Abstract

Steven J. Jensen, Living the Good Life: A Beginner’s Thomistic Ethics, Catholic University of America Press: Washington, 2013; 216 pp.: 9780813221458, £20.50/$24.95 (pbk)
Numerous volumes explain and analyse Thomas Aquinas’s moral theory for scholars and students. Jensen’s book offers one of the clearest, comprehensive and most systematic expositions of Thomistic ethics aimed at helping the beginner to understand the essential features of Aquinas’s account, and serving as a practical guide for moral conduct. Jensen effectively distills Aquinas’s voluminous treatment of moral psychology, the ontological structure of human actions, concepts of good and evil, virtue and vice, and moral law into an accessible format. He demonstrates how Aquinas’s treatments of each topic cohere into an overall view that is compatible with the latest discoveries in the science of moral development.
As a ‘beginner’s’ guide, Jensen properly avoids wading into interpretive debates regarding the nuances of various theses comprising Aquinas’s ethical system. Jensen thus offers a largely unassailable presentation and also deftly shows the pragmatic nature of Aquinas’s ethical prescriptions. For example, Aquinas does not consider moral formation to be a once-and-for-all affair that happens at some tipping-point when one has finally matured.

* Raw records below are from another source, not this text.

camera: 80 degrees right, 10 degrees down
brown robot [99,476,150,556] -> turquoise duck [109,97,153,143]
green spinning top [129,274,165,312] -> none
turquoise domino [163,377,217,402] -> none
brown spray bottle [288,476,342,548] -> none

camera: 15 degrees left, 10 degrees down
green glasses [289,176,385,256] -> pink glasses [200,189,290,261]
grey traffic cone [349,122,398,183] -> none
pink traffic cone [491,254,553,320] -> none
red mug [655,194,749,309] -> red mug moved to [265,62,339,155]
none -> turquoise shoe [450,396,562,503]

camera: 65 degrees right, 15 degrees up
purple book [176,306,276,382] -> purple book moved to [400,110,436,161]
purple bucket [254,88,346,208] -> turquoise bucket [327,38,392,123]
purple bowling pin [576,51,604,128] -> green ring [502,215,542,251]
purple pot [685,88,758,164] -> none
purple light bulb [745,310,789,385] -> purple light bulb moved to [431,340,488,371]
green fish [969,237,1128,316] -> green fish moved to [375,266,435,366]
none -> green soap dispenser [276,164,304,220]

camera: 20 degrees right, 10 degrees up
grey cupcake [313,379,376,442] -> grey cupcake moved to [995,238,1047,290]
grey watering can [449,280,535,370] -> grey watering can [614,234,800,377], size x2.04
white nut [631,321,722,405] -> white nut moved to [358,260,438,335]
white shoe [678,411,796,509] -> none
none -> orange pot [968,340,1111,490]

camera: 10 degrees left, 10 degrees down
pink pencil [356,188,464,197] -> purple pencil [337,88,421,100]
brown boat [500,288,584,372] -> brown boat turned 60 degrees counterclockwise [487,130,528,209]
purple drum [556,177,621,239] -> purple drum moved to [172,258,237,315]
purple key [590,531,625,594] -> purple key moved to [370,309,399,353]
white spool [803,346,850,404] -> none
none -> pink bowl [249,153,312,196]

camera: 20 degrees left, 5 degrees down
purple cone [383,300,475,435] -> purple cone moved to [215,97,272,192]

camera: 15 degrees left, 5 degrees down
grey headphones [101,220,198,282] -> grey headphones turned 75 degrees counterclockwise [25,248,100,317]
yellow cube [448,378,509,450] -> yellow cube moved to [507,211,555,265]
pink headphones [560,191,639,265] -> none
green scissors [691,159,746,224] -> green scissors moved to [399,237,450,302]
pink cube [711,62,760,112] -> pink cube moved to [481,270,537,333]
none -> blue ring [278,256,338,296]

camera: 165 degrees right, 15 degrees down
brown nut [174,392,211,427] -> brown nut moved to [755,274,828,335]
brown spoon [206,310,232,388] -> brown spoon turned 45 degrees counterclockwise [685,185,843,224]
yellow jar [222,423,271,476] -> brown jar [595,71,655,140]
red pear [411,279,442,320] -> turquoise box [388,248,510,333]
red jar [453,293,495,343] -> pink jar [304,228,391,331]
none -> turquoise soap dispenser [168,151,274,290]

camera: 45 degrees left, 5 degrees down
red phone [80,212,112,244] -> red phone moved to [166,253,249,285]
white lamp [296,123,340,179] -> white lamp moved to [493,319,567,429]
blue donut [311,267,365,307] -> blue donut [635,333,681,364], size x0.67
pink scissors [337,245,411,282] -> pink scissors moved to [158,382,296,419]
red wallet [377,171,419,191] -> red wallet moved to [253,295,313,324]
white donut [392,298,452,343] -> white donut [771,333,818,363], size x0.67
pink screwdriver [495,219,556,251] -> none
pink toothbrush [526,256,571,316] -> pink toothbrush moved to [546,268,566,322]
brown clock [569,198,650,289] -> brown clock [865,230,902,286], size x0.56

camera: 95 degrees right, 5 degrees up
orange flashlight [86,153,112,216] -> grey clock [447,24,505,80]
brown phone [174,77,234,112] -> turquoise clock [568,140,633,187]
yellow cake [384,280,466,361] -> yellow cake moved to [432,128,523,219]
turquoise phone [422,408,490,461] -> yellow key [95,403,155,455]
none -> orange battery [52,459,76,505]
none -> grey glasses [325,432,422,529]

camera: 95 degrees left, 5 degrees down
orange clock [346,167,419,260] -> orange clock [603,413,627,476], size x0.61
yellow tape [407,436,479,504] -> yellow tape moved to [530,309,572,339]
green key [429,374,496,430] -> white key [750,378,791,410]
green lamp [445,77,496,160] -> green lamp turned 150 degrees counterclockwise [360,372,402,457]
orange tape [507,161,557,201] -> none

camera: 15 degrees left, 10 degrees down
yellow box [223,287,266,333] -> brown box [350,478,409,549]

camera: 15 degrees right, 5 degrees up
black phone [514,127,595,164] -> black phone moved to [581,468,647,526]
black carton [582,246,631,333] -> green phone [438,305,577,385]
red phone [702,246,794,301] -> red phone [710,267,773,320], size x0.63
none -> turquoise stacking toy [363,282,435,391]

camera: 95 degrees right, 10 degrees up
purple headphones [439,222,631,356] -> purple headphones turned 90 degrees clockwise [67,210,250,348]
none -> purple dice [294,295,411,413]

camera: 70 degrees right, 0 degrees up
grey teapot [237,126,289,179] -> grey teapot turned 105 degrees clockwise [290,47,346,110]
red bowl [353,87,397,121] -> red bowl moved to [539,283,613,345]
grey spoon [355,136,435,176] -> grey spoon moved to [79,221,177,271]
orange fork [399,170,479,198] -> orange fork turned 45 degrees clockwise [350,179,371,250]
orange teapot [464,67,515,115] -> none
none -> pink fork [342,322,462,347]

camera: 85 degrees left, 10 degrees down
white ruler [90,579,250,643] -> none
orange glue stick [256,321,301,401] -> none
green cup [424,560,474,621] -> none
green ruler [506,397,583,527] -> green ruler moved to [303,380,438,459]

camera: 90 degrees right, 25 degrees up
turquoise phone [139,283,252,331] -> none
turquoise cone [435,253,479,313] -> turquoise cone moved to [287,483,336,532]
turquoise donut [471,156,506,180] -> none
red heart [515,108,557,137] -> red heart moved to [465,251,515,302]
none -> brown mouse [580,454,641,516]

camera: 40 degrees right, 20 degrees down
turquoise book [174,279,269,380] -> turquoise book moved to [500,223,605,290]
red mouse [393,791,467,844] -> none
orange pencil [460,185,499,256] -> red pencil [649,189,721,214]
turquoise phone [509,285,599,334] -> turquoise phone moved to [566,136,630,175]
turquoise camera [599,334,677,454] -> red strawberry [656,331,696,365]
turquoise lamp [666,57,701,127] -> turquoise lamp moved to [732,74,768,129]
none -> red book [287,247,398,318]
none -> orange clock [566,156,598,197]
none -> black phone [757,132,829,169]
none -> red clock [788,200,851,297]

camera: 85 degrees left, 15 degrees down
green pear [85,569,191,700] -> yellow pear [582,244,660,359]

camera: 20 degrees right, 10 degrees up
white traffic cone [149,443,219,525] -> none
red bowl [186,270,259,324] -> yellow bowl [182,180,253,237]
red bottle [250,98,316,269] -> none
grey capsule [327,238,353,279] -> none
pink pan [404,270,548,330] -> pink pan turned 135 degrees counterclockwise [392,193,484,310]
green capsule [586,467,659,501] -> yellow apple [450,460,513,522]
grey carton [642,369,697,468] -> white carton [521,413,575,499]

Rather, it is a lifelong process that is not best practised by constantly making New Year’s resolutions that are broken by 1 February (p. 70). Jensen also details how emotions and natural desires fit into the moral reasoning process – striking a balance between Kantian rationalism and Humean emotivism. Jensen, though, does not take the next step to invoke contemporary psychological theories advising how one can, for example, ‘daily choose to control her desires’ (p. 85).
Discussing the formation of conscience, Jensen faults a slave-owner, ‘Roger’, for choosing not to listen to a group of abolitionists whose arguments may lead to a change in the morally right direction (p. 42). Owing to the fact, however, that Roger’s conscience has been informed by other slave-owners since childhood, he probably believes that listening to abolitionists is not a proper means of gaining relevant information on this issue. Rather, his conscience probably tells him that listening to such ‘progressives’ will risk diverting his moral compass from ‘true north’, as he understands it. It is presumed that Roger should already know that his slave-owning is wrong and is therefore morally obliged to seek correction. But, if Roger believes his slave-owning is morally justified, then it is reasonable for him to avoid listening to those he believes to be wrong and may confuse him by their sophistical arguments. Jensen would exhort Roger to reason what the natural law dictates to be the right moral conclusion (ch. 13). Genuine disputes persist, though, even for honest investigators of the principles of natural law, calling for moral humility in the light of epistemic inconclusiveness. The reason Roger should listen to the abolitionists is not because they are right and he is wrong – for it would be difficult for him to know that a priori – but because he should humbly acknowledge the potential falsehood of his moral beliefs, which is good advice for those on opposing sides of controversial issues today.